In conclusion, while HB 3812 seeks to address legitimate frustrations with prior authorization processes, it does so in a manner that grows the regulatory state, imposes new burdens on private businesses, expands government infrastructure, and reduces private-sector flexibility. These outcomes are inconsistent with the core liberty principles of limited government, free enterprise, and personal responsibility. For these reasons, Texas Policy Research recommends that lawmakers vote NO on HB 3812.
- Individual Liberty: On the surface, the bill appears to enhance individual liberty by exempting certain physicians from burdensome preauthorization requirements, theoretically improving patient access to timely care. However, this improvement comes at the cost of increased government control over how private insurers operate. Rather than empowering individuals through deregulation, the bill shifts authority from private actors to the state, creating new requirements for insurers and narrowing their contractual freedom. This substitution of state mandates for private negotiation represents a net loss in liberty for insurers and consumers who prefer market-based models of healthcare management.

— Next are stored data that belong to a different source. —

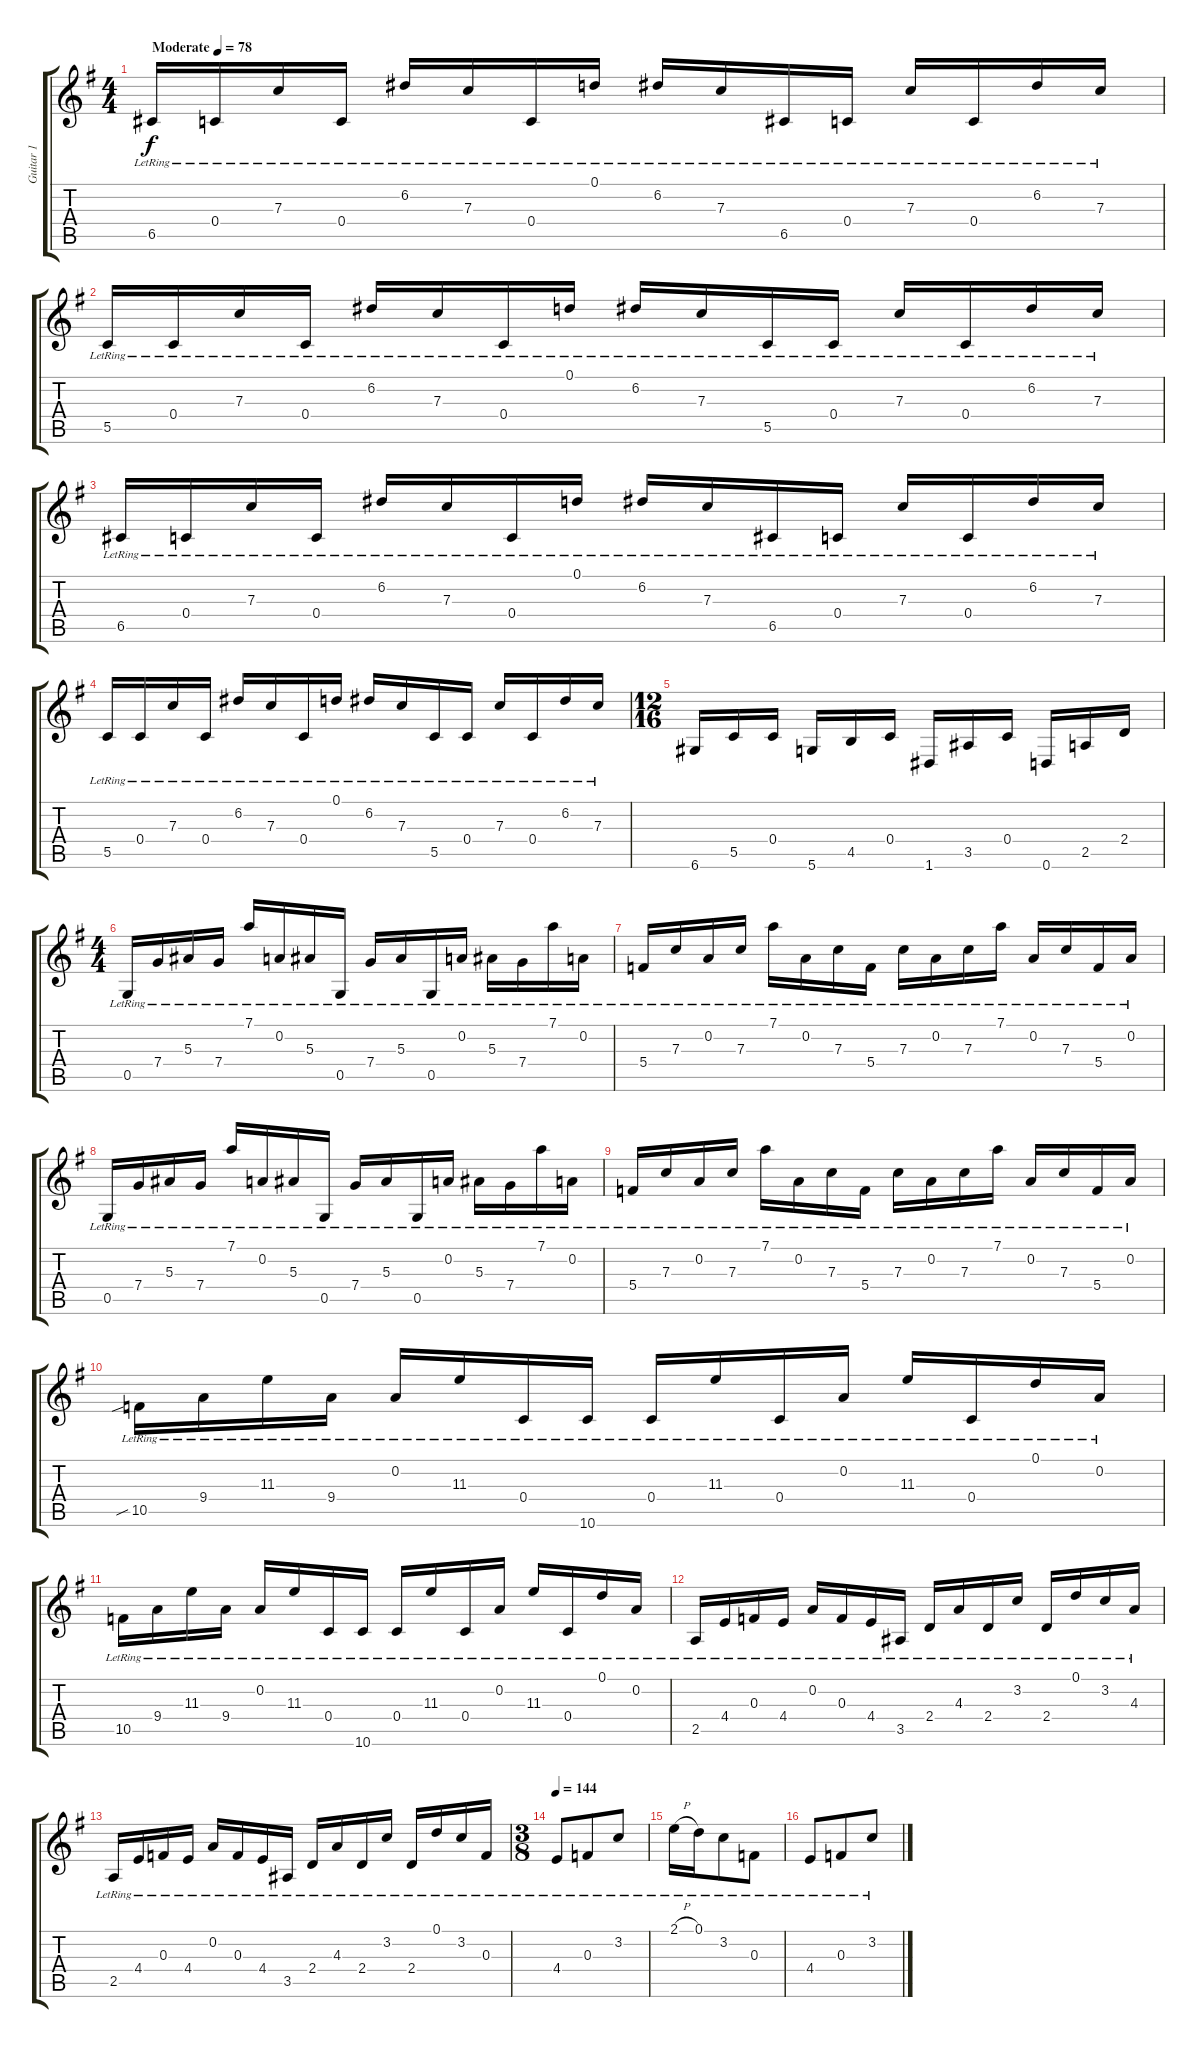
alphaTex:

\track ("Guitar 1" "Guitar 1") {instrument acousticguitarsteel}
\staff {score tabs}
\tuning (D4 A3 F3 C3 G2 D2) {hide}
\ts (4 4)
\tempo (78 "Moderate")
\clef g2
\ks eminor
6.5{lr}.16{dy f instrument acousticguitarsteel} 0.4{lr}.16 7.3{lr}.16 0.4{lr}.16 6.2{lr}.16 7.3{lr}.16 0.4{lr}.16 0.1{lr}.16 6.2{lr}.16 7.3{lr}.16 6.5{lr}.16 0.4{lr}.16 7.3{lr}.16 0.4{lr}.16 6.2{lr}.16 7.3{lr}.16 |
5.5{lr}.16 0.4{lr}.16 7.3{lr}.16 0.4{lr}.16 6.2{lr}.16 7.3{lr}.16 0.4{lr}.16 0.1{lr}.16 6.2{lr}.16 7.3{lr}.16 5.5{lr}.16 0.4{lr}.16 7.3{lr}.16 0.4{lr}.16 6.2{lr}.16 7.3{lr}.16 |
6.5{lr}.16 0.4{lr}.16 7.3{lr}.16 0.4{lr}.16 6.2{lr}.16 7.3{lr}.16 0.4{lr}.16 0.1{lr}.16 6.2{lr}.16 7.3{lr}.16 6.5{lr}.16 0.4{lr}.16 7.3{lr}.16 0.4{lr}.16 6.2{lr}.16 7.3{lr}.16 |
5.5{lr}.16 0.4{lr}.16 7.3{lr}.16 0.4{lr}.16 6.2{lr}.16 7.3{lr}.16 0.4{lr}.16 0.1{lr}.16 6.2{lr}.16 7.3{lr}.16 5.5{lr}.16 0.4{lr}.16 7.3{lr}.16 0.4{lr}.16 6.2{lr}.16 7.3{lr}.16 |
\ts (12 16)
6.6.16 5.5.16 0.4.16 5.6.16 4.5.16 0.4.16 1.6.16 3.5.16 0.4.16 0.6.16 2.5.16 2.4.16 |
\ts (4 4)
0.5{lr}.16 7.4{lr}.16 5.3{lr}.16 7.4{lr}.16 7.1{lr}.16 0.2{lr}.16 5.3{lr}.16 0.5{lr}.16 7.4{lr}.16 5.3{lr}.16 0.5{lr}.16 0.2{lr}.16 5.3{lr}.16 7.4{lr}.16 7.1{lr}.16 0.2{lr}.16 |
5.4{lr}.16 7.3{lr}.16 0.2{lr}.16 7.3{lr}.16 7.1{lr}.16 0.2{lr}.16 7.3{lr}.16 5.4{lr}.16 7.3{lr}.16 0.2{lr}.16 7.3{lr}.16 7.1{lr}.16 0.2{lr}.16 7.3{lr}.16 5.4{lr}.16 0.2{lr}.16 |
0.5{lr}.16 7.4{lr}.16 5.3{lr}.16 7.4{lr}.16 7.1{lr}.16 0.2{lr}.16 5.3{lr}.16 0.5{lr}.16 7.4{lr}.16 5.3{lr}.16 0.5{lr}.16 0.2{lr}.16 5.3{lr}.16 7.4{lr}.16 7.1{lr}.16 0.2{lr}.16 |
5.4{lr}.16 7.3{lr}.16 0.2{lr}.16 7.3{lr}.16 7.1{lr}.16 0.2{lr}.16 7.3{lr}.16 5.4{lr}.16 7.3{lr}.16 0.2{lr}.16 7.3{lr}.16 7.1{lr}.16 0.2{lr}.16 7.3{lr}.16 5.4{lr}.16 0.2{lr}.16 |
10.5{sib lr}.16 9.4{lr}.16 11.3{lr}.16 9.4{lr}.16 0.2{lr}.16 11.3{lr}.16 0.4{lr}.16 10.6{lr}.16 0.4{lr}.16 11.3{lr}.16 0.4{lr}.16 0.2{lr}.16 11.3{lr}.16 0.4{lr}.16 0.1{lr}.16 0.2{lr}.16 |
10.5{lr}.16 9.4{lr}.16 11.3{lr}.16 9.4{lr}.16 0.2{lr}.16 11.3{lr}.16 0.4{lr}.16 10.6{lr}.16 0.4{lr}.16 11.3{lr}.16 0.4{lr}.16 0.2{lr}.16 11.3{lr}.16 0.4{lr}.16 0.1{lr}.16 0.2{lr}.16 |
2.5{lr}.16 4.4{lr}.16 0.3{lr}.16 4.4{lr}.16 0.2{lr}.16 0.3{lr}.16 4.4{lr}.16 3.5{lr}.16 2.4{lr}.16 4.3{lr}.16 2.4{lr}.16 3.2{lr}.16 2.4{lr}.16 0.1{lr}.16 3.2{lr}.16 4.3{lr}.16 |
2.5{lr}.16 4.4{lr}.16 0.3{lr}.16 4.4{lr}.16 0.2{lr}.16 0.3{lr}.16 4.4{lr}.16 3.5{lr}.16 2.4{lr}.16 4.3{lr}.16 2.4{lr}.16 3.2{lr}.16 2.4{lr}.16 0.1{lr}.16 3.2{lr}.16 0.3{lr}.16 |
\ts (3 8)
\tempo 144
4.4{lr}.8 0.3{lr}.8 3.2{lr}.8 |
2.1{h lr}.16 0.1{lr}.16 3.2{lr}.8 0.3{lr}.8 |
4.4{lr}.8 0.3{lr}.8 3.2{lr}.8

- Personal Responsibility: The bill undercuts personal responsibility by mandating a one-size-fits-all model for how insurers evaluate and exempt providers from prior authorization. Rather than allowing insurers to develop individualized risk-based models for exemption, the bill enforces a state-defined performance threshold (90% approval rate) and procedural rules for rescission. This top-down approach removes the burden of responsible decision-making from private actors and replaces it with state direction. It presumes that uniform regulation is more effective than tailored, contract-based accountability and discourages adaptive practices that promote innovation and individualized responsibility.
- Free Enterprise: The bill creates a significant new reporting burden on insurers and HMOs, compelling them to submit detailed annual data to the Texas Department of Insurance on thousands of healthcare services per plan. This reporting mandate, combined with required IT infrastructure build-out, increases compliance costs and reduces operational flexibility. These measures not only expand the regulatory footprint of the state in private healthcare markets but also signal a trend toward more active legislative involvement in how insurers do business. The result is a clear erosion of free enterprise, as the competitive discretion of private firms is subordinated to uniform state policy.

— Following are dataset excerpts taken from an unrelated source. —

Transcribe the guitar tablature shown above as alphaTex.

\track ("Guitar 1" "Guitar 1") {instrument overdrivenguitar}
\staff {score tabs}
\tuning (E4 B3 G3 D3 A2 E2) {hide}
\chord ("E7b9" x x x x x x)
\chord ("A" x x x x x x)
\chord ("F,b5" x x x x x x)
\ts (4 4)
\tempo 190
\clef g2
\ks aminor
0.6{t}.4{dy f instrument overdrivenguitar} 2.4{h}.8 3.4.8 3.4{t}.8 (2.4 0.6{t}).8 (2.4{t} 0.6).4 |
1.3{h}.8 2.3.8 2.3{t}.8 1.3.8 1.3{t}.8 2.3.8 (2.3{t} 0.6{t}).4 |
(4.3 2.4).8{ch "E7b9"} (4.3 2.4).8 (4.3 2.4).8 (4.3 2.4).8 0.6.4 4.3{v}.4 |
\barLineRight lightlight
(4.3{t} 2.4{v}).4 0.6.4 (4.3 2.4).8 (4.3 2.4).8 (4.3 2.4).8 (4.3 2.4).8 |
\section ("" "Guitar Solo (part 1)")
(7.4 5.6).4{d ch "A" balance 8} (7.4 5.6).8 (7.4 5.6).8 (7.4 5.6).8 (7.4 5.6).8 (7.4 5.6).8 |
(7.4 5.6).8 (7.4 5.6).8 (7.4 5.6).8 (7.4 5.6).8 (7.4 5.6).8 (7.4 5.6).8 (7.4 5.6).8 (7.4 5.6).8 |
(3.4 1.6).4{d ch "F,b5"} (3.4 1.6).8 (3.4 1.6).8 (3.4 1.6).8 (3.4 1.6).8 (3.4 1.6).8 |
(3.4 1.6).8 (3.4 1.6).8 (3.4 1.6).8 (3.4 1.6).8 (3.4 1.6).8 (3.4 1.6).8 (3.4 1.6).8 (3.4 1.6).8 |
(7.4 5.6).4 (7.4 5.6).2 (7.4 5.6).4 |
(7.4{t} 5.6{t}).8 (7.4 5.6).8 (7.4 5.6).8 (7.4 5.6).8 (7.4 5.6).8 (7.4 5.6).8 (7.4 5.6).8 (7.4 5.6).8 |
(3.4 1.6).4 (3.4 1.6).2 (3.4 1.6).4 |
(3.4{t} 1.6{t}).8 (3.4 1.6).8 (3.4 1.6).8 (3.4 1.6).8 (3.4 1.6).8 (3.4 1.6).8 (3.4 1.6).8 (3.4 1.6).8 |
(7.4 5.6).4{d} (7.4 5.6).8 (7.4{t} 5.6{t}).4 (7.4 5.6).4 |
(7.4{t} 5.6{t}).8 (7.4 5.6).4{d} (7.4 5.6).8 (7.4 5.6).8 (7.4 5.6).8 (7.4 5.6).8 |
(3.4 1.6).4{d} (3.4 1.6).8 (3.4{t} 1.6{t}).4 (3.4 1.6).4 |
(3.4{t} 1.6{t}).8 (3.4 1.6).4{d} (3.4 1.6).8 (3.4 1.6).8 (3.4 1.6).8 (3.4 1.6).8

- Private Property Rights: The bill does not directly interfere with land ownership or physical property. However, it does compel private businesses, insurers, to dedicate resources (data, time, personnel, and money) toward government-mandated reporting and compliance systems. While this doesn’t rise to the level of eminent domain or asset seizure, it arguably encroaches on how private entities deploy their internal resources and intellectual property (e.g., claims data), raising concerns about creeping regulatory intrusion. Still, these effects are indirect, so the bill's impact on this principle is best rated as neutral.

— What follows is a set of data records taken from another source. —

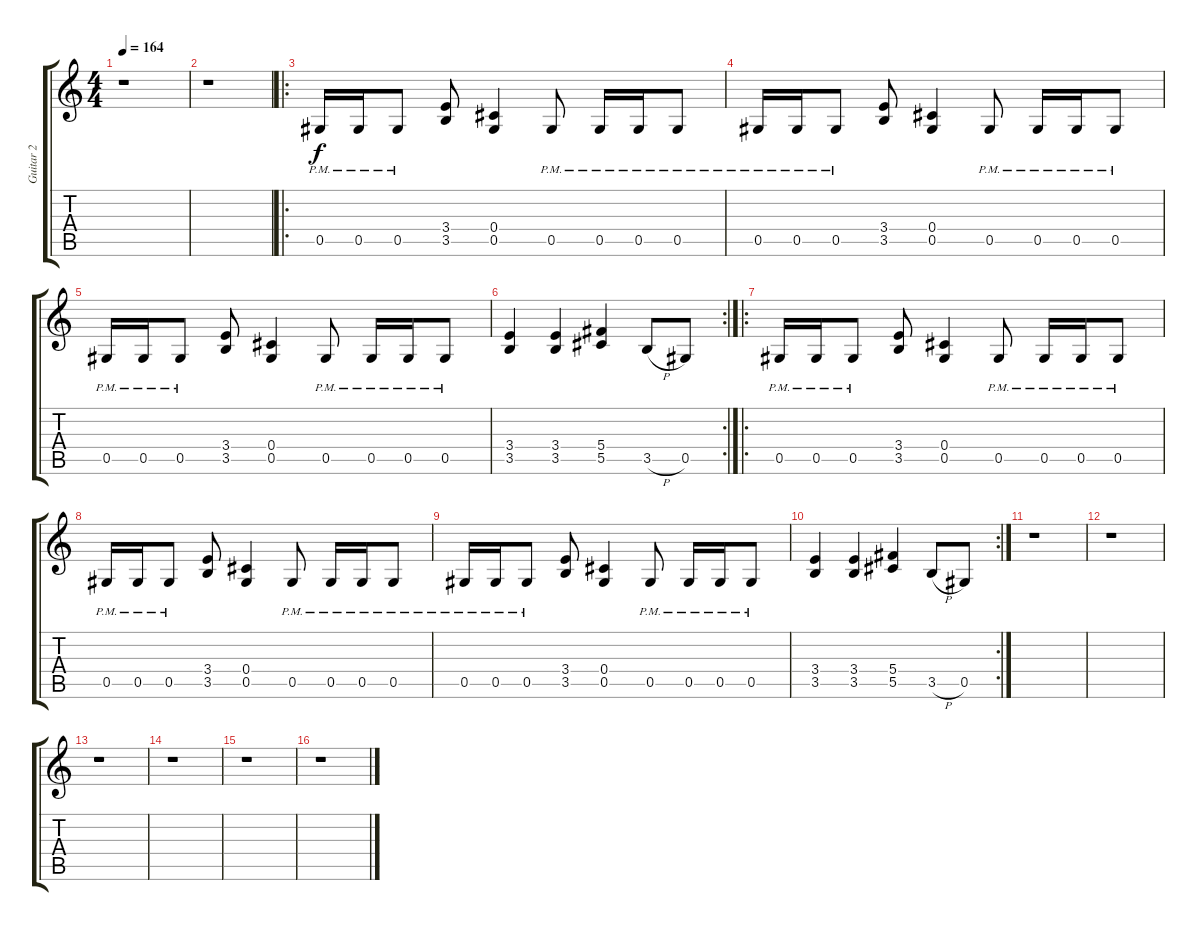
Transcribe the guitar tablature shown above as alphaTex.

\track ("Guitar 2" "Guitar 2") {instrument distortionguitar}
\staff {score tabs}
\tuning (Eb4 Bb3 Gb3 Db3 Ab2 Eb2) {hide}
\ts (4 4)
\tempo 164
\clef g2
\ks c
r.1{dy f} |
r.1 |
\ro
0.5{pm}.16 0.5{pm}.16 0.5{pm}.8 (3.4 3.5).8 (0.4 0.5).4 0.5{pm}.8 0.5{pm}.16 0.5{pm}.16 0.5{pm}.8 |
0.5{pm}.16 0.5{pm}.16 0.5{pm}.8 (3.4 3.5).8 (0.4 0.5).4 0.5{pm}.8 0.5{pm}.16 0.5{pm}.16 0.5{pm}.8 |
0.5{pm}.16 0.5{pm}.16 0.5{pm}.8 (3.4 3.5).8 (0.4 0.5).4 0.5{pm}.8 0.5{pm}.16 0.5{pm}.16 0.5{pm}.8 |
\rc 2
(3.4 3.5).4 (3.4 3.5).4 (5.4 5.5).4 3.5{h}.8 0.5.8 |
\ro
0.5{pm}.16 0.5{pm}.16 0.5{pm}.8 (3.4 3.5).8 (0.4 0.5).4 0.5{pm}.8 0.5{pm}.16 0.5{pm}.16 0.5{pm}.8 |
0.5{pm}.16 0.5{pm}.16 0.5{pm}.8 (3.4 3.5).8 (0.4 0.5).4 0.5{pm}.8 0.5{pm}.16 0.5{pm}.16 0.5{pm}.8 |
0.5{pm}.16 0.5{pm}.16 0.5{pm}.8 (3.4 3.5).8 (0.4 0.5).4 0.5{pm}.8 0.5{pm}.16 0.5{pm}.16 0.5{pm}.8 |
\rc 2
(3.4 3.5).4 (3.4 3.5).4 (5.4 5.5).4 3.5{h}.8 0.5.8 |
r.1 |
r.1 |
r.1 |
r.1 |
r.1 |
r.1
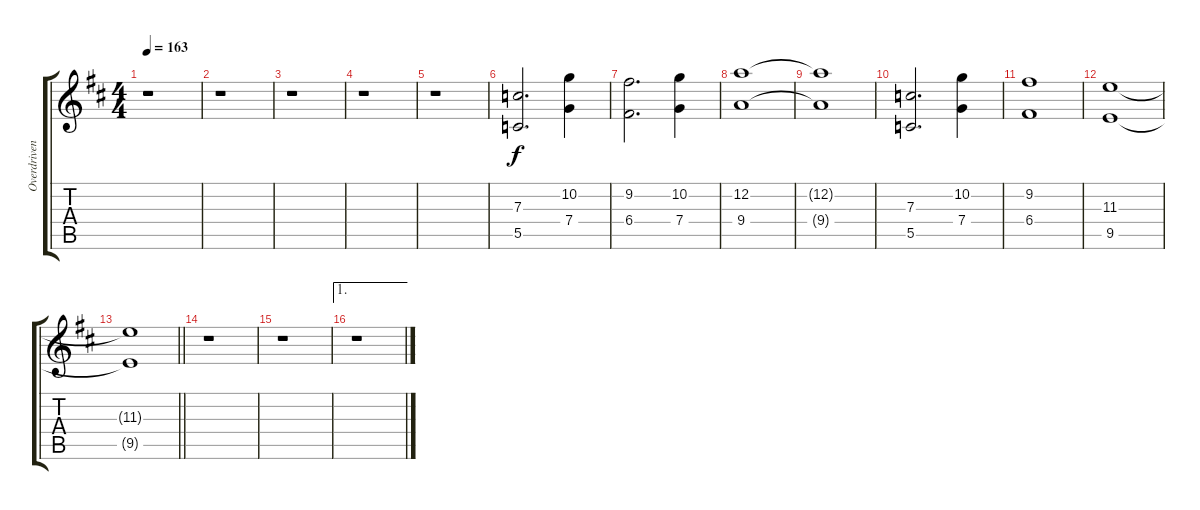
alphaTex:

\track ("Overdriven" "Overdriven") {instrument overdrivenguitar}
\staff {score tabs}
\tuning (D4 A3 F3 C3 G2 C2) {hide}
\ts (4 4)
\tempo 163
\clef g2
\ks d
r.1{dy f} |
r.1 |
r.1 |
r.1 |
r.1 |
(7.3 5.5).2{d} (10.2 7.4).4 |
(9.2 6.4).2{d} (10.2 7.4).4 |
(12.2 9.4).1 |
(12.2{t} 9.4{t}).1 |
(7.3 5.5).2{d} (10.2 7.4).4 |
(9.2 6.4).1 |
(11.3 9.5).1 |
\barLineRight lightlight
(11.3{t} 9.5{t}).1 |
\section ("" " ")
r.1 |
r.1 |
\ae 1
r.1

- Limited Government: The bill expands the scope of state involvement in healthcare administration. It requires the creation of a new reporting database at the Department of Insurance (with a one-time $900,000 build cost and $150,000 in annual maintenance), mandates new annual reports from private insurers, and prescribes detailed procedures for when and how insurers may rescind exemptions. These are clear examples of increased bureaucratic infrastructure, data surveillance, and administrative rulemaking. Even though the bill does not grow general revenue spending, it institutionalizes new layers of oversight and reduces the autonomy of private actors—marking a clear departure from limited government principles.